## [Written task]
Quote word for word from the line holding "[84,545,171,561] [434,68,488,84] //" to the last line below, including both, and omit any pictures.

··· Listed records

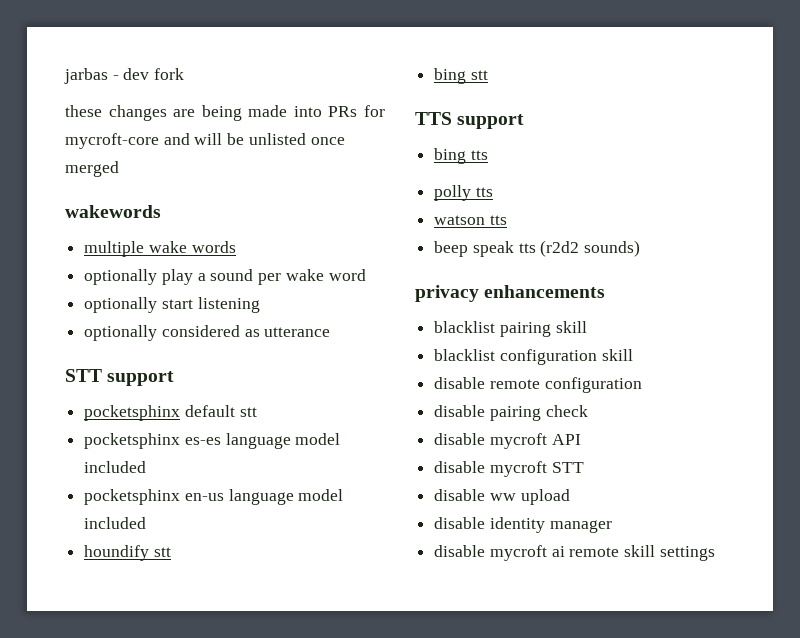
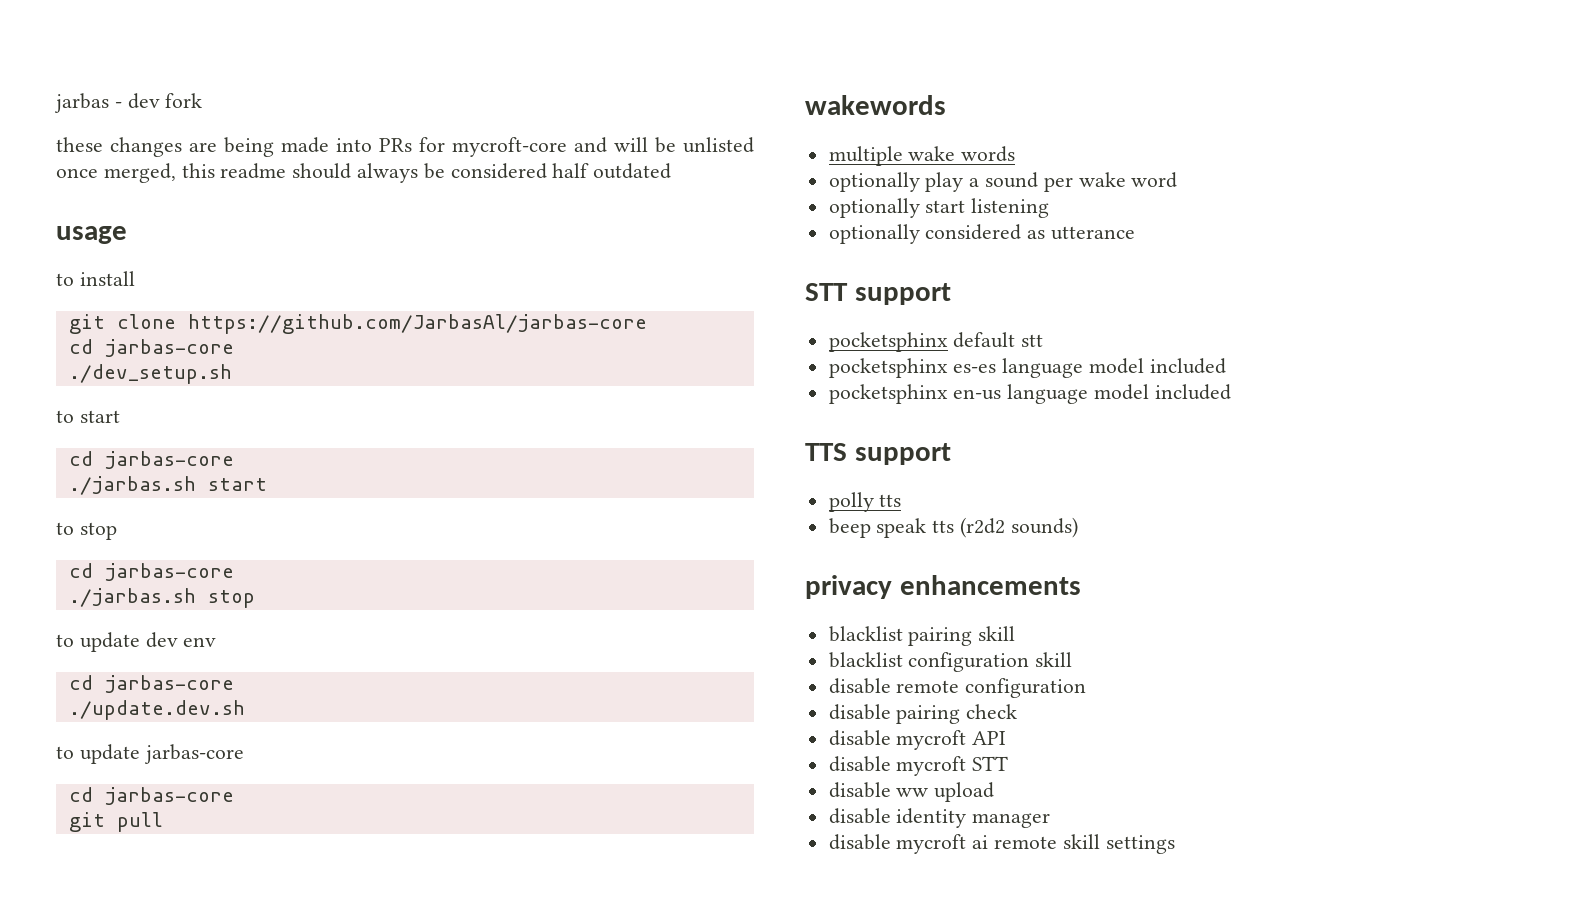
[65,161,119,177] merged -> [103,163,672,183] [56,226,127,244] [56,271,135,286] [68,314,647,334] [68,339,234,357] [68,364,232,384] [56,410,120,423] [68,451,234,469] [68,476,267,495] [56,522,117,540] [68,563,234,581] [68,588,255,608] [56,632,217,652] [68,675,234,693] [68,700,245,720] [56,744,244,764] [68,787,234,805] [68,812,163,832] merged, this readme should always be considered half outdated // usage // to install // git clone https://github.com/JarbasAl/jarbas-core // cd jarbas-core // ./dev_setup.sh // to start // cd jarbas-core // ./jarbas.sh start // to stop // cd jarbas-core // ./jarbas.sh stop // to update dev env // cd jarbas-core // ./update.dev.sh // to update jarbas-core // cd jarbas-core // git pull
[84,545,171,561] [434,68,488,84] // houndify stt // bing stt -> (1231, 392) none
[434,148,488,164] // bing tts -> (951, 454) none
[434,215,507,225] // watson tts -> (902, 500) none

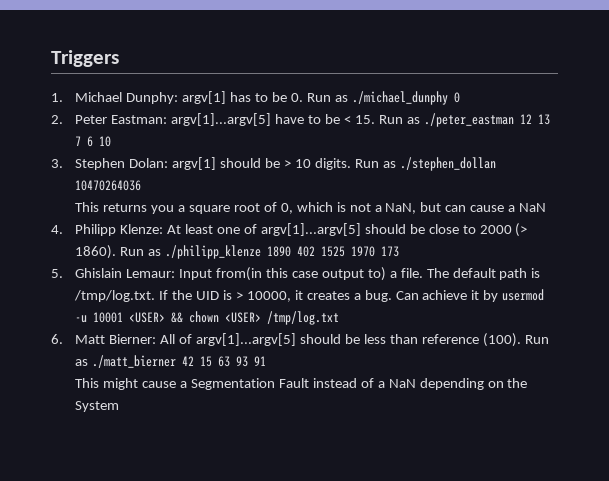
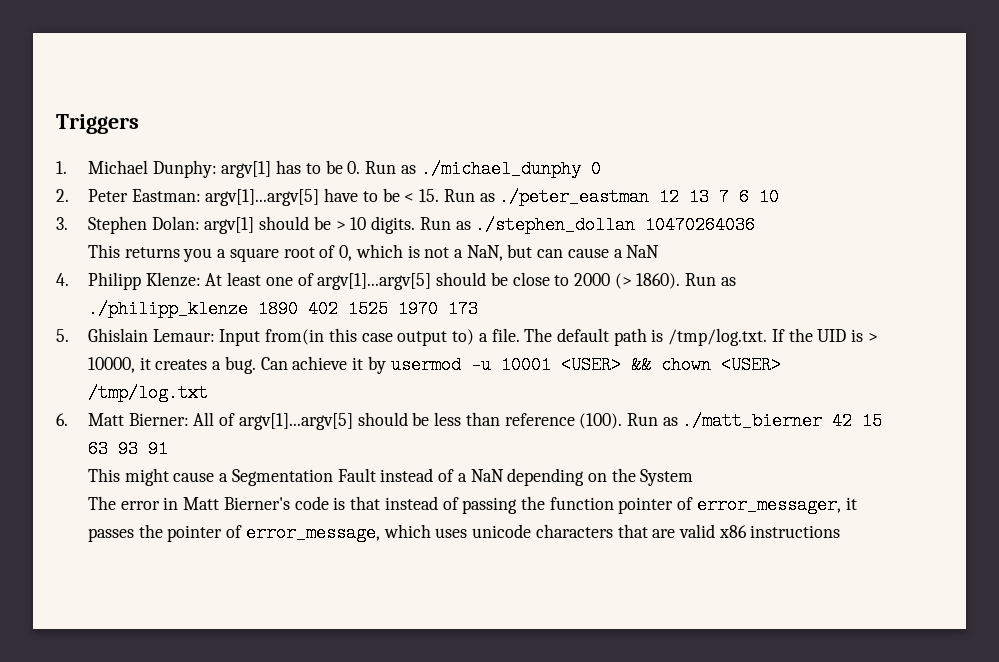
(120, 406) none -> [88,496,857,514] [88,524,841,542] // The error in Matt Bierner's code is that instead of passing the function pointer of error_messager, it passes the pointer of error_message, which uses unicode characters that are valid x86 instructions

······

## [Response]
[84,545,171,561] [434,68,488,84] // houndify stt // bing stt -> (1231, 392) none
[434,148,488,164] // bing tts -> (951, 454) none
[434,215,507,225] // watson tts -> (902, 500) none

(120, 406) none -> [88,496,857,514] [88,524,841,542] // The error in Matt Bierner's code is that instead of passing the function pointer of error_messager, it passes the pointer of error_message, which uses unicode characters that are valid x86 instructions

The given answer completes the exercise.